IMTIS'in uluslararası varlıklarımıza ilişkin yorumlarını mevcut Yönetim Kurulu ile ilişkilendirmesi, bu şirketlere uzun yıllardır yapılan yatırımların kendilerinin Şirketimiz yönetim kurulunda yer aldığı zamanlardan beri süregeldiği gerçeğini göz ardı etmektedir. Öte yandan bu yorumlarda, en büyük uluslararası bağlı ortaklığımız olan Lifecell'in başarılı performansının son iki yılda geliştiği gerçeği de tamamen görmezden gelinmektedir.
IMTIS'in ABD Doları bazlı temettü beklentisi, gelişmekte olan bir ülke olan Türkiye'deki bir şirketin kur riski gerçeği göz önünde bulundurulduğunda makul ve gerçekçi bir istek değildir. ABD Doları bazlı temettü taahhüttü, geçmişte benzer örneklerde olduğu üzere, Şirketin yüksek bir kur baskısı altına girmesine ve kur duyarlılığının artmasına neden olacaktır.

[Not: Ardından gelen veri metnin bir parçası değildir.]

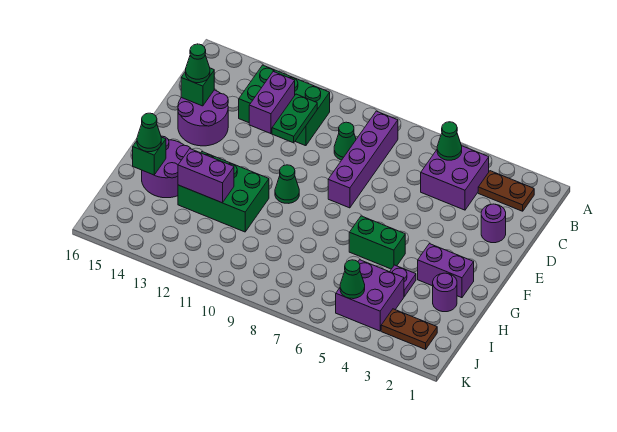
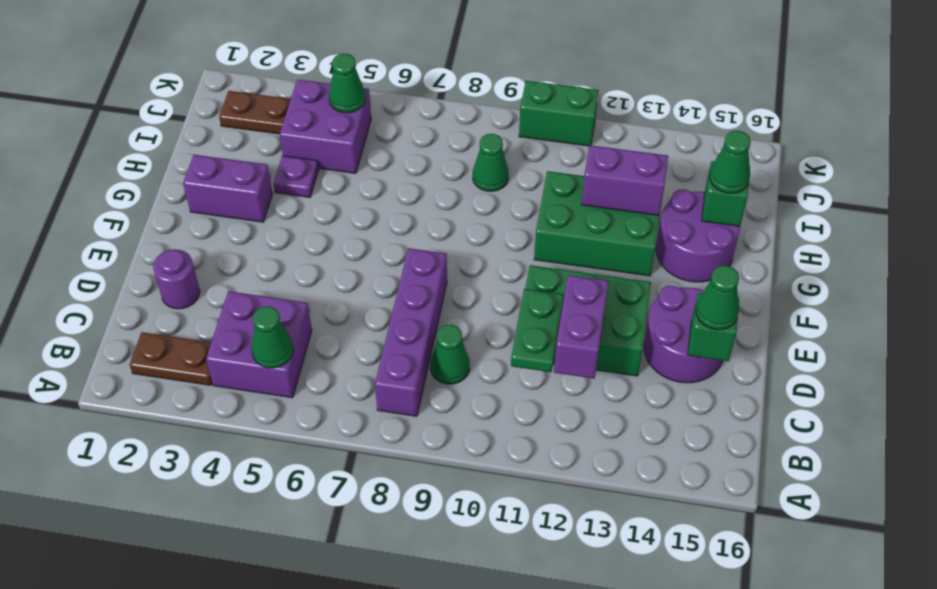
green 2x3 brick [239,65,330,146] -> green 2x3 brick moved to [525,265,651,376]
green 1x1 cone [275,165,299,203] -> green 1x1 cone moved to [473,134,509,191]
green 1x2 brick [349,216,405,269] -> green 1x2 brick moved to [519,81,598,146]
purple 1x1 round brick [433,273,457,312] -> none

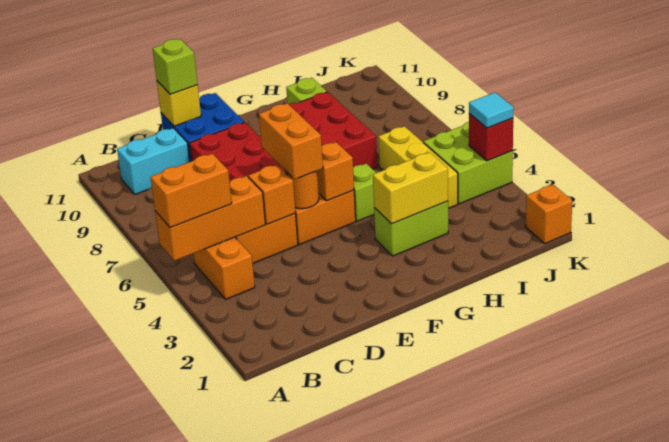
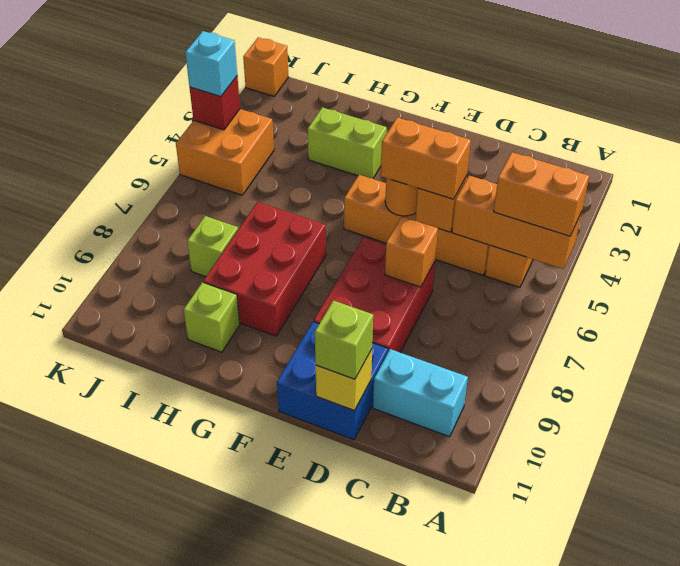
orange 1x2 brick [259,103,323,179] -> orange 1x2 brick turned to [381,118,471,199]
orange 1x1 brick [317,142,354,201] -> orange 1x1 brick moved to [385,216,438,287]
yellow 1x2 brick [373,152,448,224] -> none
lime 1x1 brick [353,164,376,221] -> lime 1x1 brick moved to [187,216,238,277]
yellow 1x3 brick [378,126,458,208] -> none
lime 2x2 brick [423,122,513,204] -> orange 2x2 brick [176,109,274,195]
cyan 1x1 tile [469,92,514,128] -> cyan 1x1 brick [185,31,237,97]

Son olarak birçok analist raporunda da bahsedildiği üzere, IMTIS'in hisse piyasalarındaki muhtemel davranışlarının Turkcell hisse fiyatı üzerinde son dönemde ciddi bir baskı unsuru haline geldiği görülmektedir. Bu durum göz önünde bulundurulduğunda, hisse performansının IMTIS'in maksatlı olarak seçtiği belirli bir periyot üzerinden değerlendirilmesi, yanıltıcı bir sonuca varılmasına yol açmaktadır.
Tabi olduğumuz düzenlemeler çerçevesinde, ilgili platformlar üzerinden, tüm yatırımcılarımız ile şeffaf ve açık iletişimimiz devam edecektir.